I do not regard cases which proscribe unreasonable contractual provisions relating to evidence as being in point, although in some cases the principle underlying such decisions has been confused with the evidentiary as opposed to the condition precedent or exclusion concept of contractual provision which we have here. As to unreasonable contractual provisions relating to evidence, see, Sovereign Camp, Woodmen of the World v. Boden, 117 Tex. 229, 1 S.W.2d 256, 61 A.L.R. 682; Sovereign Camp, Woodmen of the World v. Piper, Tex.Civ.App., 222 S.W. 649, no writ history.
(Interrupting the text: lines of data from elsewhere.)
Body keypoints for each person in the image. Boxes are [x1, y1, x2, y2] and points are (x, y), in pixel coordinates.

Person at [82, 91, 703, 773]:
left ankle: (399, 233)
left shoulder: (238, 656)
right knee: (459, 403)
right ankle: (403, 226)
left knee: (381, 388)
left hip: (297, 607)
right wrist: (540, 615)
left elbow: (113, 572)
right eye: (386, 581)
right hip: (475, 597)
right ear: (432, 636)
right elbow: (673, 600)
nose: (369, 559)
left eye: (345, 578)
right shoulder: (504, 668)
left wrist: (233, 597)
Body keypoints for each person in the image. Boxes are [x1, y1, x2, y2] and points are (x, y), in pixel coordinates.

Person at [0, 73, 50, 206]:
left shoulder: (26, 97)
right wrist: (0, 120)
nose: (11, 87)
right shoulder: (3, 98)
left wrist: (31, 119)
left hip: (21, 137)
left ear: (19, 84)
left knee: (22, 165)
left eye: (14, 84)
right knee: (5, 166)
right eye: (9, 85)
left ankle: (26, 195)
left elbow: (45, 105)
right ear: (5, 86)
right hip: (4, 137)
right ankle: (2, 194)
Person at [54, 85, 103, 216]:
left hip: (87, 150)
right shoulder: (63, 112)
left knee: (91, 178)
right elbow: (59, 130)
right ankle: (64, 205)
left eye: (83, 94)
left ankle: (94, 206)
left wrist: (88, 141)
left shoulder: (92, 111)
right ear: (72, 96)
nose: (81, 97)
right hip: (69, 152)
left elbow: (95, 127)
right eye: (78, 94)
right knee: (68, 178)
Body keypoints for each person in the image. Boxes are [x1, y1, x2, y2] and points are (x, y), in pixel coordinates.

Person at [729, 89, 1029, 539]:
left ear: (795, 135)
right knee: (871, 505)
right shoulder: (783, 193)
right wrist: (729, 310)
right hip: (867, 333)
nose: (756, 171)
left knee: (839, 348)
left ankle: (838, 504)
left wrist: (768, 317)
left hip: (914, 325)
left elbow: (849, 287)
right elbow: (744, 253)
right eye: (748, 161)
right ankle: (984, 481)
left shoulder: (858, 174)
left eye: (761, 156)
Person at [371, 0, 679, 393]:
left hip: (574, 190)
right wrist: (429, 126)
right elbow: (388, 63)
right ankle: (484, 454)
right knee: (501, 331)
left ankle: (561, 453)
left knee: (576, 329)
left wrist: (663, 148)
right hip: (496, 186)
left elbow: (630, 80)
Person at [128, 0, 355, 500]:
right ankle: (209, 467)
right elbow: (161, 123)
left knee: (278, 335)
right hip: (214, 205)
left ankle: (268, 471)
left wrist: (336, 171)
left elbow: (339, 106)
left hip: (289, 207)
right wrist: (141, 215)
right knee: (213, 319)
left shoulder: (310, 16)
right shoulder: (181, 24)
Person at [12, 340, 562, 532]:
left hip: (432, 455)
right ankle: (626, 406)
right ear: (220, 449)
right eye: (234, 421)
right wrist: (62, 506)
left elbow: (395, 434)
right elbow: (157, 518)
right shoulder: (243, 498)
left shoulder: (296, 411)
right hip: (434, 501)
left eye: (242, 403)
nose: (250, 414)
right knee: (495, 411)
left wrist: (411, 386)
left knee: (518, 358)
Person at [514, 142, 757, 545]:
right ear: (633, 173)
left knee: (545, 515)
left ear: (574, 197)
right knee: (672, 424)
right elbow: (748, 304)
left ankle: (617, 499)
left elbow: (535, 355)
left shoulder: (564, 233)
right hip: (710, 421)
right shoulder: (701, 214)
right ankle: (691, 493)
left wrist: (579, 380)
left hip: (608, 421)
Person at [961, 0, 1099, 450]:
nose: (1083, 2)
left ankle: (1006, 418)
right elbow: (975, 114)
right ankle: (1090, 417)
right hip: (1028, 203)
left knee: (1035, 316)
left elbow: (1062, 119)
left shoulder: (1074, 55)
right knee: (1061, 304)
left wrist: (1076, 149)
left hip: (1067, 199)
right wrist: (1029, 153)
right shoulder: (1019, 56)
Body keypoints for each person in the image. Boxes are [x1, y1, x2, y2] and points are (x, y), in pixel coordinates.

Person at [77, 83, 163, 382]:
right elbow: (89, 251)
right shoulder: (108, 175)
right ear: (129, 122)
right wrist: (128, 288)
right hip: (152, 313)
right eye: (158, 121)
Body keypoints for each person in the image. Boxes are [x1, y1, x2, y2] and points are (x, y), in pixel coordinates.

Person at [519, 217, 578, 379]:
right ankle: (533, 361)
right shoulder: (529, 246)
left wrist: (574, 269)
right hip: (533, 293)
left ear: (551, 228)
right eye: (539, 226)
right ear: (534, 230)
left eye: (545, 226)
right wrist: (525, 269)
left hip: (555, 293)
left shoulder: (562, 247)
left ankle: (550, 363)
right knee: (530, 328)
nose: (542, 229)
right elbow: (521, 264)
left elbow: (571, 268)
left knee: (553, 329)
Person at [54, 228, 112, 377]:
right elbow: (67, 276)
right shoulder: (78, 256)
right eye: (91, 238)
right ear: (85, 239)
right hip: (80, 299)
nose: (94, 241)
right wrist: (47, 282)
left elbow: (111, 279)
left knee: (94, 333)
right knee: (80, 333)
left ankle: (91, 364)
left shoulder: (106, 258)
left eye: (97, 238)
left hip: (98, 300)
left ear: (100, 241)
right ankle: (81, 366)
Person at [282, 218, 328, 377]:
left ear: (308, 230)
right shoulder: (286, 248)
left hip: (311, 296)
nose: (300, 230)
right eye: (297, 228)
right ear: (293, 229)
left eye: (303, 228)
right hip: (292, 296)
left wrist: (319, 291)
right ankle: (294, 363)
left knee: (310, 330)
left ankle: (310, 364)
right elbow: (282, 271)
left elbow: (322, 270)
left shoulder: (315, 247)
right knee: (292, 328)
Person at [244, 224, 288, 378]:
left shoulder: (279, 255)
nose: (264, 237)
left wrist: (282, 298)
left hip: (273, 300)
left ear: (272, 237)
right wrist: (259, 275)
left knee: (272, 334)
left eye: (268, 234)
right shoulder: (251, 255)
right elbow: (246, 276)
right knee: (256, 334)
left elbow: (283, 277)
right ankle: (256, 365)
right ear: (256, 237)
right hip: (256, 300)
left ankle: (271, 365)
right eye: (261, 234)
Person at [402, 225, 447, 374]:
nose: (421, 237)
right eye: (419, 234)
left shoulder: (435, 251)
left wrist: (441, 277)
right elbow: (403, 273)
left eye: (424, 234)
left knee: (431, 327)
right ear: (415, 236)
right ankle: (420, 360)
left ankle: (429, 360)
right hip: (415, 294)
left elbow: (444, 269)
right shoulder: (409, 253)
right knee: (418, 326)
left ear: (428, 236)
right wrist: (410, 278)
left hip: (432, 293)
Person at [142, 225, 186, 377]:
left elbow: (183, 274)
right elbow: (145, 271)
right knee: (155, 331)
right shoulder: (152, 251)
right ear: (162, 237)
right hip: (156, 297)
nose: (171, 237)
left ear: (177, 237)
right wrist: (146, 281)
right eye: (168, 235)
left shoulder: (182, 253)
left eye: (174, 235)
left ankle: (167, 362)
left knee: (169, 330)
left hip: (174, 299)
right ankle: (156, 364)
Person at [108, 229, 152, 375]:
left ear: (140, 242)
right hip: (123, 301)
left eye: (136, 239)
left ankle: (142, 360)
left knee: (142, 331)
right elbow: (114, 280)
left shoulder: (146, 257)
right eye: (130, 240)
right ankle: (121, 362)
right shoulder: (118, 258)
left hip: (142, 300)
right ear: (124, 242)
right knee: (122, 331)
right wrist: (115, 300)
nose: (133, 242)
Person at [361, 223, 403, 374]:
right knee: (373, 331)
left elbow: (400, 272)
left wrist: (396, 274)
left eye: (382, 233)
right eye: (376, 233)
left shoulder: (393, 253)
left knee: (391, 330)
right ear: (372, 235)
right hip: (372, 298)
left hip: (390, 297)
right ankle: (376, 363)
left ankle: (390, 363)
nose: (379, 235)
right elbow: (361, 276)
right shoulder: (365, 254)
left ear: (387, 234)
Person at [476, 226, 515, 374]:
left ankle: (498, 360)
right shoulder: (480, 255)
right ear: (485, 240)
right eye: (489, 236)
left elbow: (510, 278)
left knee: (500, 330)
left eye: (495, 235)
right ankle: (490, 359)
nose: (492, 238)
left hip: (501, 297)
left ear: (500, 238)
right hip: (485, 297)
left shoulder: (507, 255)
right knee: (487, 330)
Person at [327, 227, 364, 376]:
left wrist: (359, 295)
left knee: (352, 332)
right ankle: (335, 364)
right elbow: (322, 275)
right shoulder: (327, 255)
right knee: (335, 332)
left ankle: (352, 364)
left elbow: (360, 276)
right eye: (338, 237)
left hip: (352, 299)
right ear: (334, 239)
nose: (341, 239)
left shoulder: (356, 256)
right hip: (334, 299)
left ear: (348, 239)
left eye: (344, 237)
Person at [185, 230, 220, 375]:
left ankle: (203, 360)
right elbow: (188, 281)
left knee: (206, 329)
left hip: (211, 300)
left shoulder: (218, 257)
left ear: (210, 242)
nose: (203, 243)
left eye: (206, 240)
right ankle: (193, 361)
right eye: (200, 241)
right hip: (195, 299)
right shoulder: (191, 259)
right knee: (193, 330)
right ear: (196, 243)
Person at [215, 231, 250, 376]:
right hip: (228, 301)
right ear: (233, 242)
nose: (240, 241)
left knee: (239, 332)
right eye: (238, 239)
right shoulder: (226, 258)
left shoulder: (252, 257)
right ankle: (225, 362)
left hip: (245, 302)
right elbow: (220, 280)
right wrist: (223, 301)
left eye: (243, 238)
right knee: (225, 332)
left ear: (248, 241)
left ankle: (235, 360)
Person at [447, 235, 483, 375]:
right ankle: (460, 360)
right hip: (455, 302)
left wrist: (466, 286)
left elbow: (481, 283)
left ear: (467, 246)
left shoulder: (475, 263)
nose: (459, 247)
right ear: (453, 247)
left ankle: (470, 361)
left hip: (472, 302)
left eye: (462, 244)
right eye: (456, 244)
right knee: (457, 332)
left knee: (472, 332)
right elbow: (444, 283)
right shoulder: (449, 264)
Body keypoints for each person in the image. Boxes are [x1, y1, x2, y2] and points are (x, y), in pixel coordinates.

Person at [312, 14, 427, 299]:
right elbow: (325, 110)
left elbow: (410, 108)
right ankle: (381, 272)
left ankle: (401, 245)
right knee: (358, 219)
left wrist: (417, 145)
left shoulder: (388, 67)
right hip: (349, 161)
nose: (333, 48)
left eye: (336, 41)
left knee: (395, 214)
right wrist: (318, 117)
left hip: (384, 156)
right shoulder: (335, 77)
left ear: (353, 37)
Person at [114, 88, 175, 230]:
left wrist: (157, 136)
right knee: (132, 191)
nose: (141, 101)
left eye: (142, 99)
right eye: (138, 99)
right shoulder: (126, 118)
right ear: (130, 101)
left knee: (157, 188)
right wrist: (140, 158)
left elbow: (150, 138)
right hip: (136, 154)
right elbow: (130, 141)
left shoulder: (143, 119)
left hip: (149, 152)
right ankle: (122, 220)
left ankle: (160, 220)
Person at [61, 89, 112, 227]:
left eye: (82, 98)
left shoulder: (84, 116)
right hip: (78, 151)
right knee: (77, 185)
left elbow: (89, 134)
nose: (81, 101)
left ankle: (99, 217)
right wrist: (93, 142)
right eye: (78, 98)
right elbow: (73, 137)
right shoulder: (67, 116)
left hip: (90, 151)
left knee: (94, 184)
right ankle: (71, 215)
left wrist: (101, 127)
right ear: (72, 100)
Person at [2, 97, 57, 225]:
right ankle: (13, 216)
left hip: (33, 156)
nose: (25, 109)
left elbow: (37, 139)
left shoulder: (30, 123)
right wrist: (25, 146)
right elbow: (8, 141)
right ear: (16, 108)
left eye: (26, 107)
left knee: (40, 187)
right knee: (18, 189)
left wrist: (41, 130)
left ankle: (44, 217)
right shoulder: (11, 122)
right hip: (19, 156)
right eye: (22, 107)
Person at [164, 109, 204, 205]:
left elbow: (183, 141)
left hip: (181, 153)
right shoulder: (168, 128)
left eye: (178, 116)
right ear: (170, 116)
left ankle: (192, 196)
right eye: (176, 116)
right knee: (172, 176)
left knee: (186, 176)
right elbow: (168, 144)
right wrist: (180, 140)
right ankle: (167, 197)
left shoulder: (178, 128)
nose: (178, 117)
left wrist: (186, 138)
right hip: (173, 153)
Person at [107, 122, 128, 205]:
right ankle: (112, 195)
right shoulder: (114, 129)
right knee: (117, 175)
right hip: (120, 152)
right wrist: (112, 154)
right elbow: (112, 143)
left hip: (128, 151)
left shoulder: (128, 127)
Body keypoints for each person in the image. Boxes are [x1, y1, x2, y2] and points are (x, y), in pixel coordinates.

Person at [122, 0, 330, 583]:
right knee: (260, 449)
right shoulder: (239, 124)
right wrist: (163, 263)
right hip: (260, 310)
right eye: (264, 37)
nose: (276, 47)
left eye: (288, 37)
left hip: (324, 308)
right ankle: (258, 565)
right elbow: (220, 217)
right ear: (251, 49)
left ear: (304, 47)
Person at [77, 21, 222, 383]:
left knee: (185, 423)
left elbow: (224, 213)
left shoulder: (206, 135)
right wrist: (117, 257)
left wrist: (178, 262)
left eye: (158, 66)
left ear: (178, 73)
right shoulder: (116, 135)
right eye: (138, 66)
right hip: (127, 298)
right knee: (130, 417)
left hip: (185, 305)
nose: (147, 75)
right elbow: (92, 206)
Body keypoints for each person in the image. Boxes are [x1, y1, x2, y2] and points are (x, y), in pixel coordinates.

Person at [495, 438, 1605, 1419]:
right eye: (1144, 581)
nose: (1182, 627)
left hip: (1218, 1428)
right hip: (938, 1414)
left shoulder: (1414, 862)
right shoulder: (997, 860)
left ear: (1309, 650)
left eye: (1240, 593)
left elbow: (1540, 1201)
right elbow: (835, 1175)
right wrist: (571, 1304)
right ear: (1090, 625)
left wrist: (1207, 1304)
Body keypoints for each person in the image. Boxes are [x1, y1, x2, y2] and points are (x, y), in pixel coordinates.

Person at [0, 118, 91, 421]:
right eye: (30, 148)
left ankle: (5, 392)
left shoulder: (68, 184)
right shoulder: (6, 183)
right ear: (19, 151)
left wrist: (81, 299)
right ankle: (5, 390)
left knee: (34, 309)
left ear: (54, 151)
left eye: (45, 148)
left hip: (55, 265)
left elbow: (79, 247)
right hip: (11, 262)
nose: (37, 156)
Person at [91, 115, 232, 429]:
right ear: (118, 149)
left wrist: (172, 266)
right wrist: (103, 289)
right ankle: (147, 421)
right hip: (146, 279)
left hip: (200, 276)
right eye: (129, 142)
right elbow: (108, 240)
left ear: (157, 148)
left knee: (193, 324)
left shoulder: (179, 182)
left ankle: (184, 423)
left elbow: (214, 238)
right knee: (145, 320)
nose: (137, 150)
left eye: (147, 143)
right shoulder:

We do have, however, a fairly well defined line established by decisions from a number of Courts of Civil Appeals which support the statement of the lower appellate court that, "Texas courts have long held this to be a matter of public policy, and will not treat such provisions [relating to a physician's care] as conditions precedent to recovery"; or as valid exclusionary clauses, I might add. Southern Surety Co. v. Diercks, Tex.Civ.App. Texarkana, 1923, 250 S.W. 755, wr. ref., Inter-Ocean Casualty Co. v. Brown, Tex.Civ.App. Dallas, 31 S.W.2d 333, wr. dis., and American National Insurance Co. v. Briggs, Tex.Civ. App. Beaumont, 70 S.W.2d 491, wr. dis., and authorities therein cited.

If this were an original proposition I would admit to some reluctance in disregarding words and phrases contained in a written instrument even on the high ground of public policy, but, on the other hand, I am not one to turn over the cobblestones and re-examine the bases of a travelled path that leads to a just result. I would affirm the judgments of the courts below.

WALKER, J., joins in this dissent.

NOTES

[1] "No stipulation in a contract requiring notice to be given of a claim for damages as a condition precedent to the right to sue thereon shall ever be valid unless such stipulation is reasonable. Any such stipulation fixing the time within which such notice shall be given at a less period than ninety days shall be void, * * *."

[2] "Notice of Claim: Written notice of claim must be given to the insurer within twenty days after the occurrence or commencement of any loss covered by the policy, or as soon thereafter as is reasonably possible. Notice given by or on behalf of the insured or the beneficiary to the insurer at ... (insert the location of such office as the insurer may designate for the purpose); or to any authorized agent of the insurer, with information sufficient to identify the insured, shall be deemed notice to the insurer."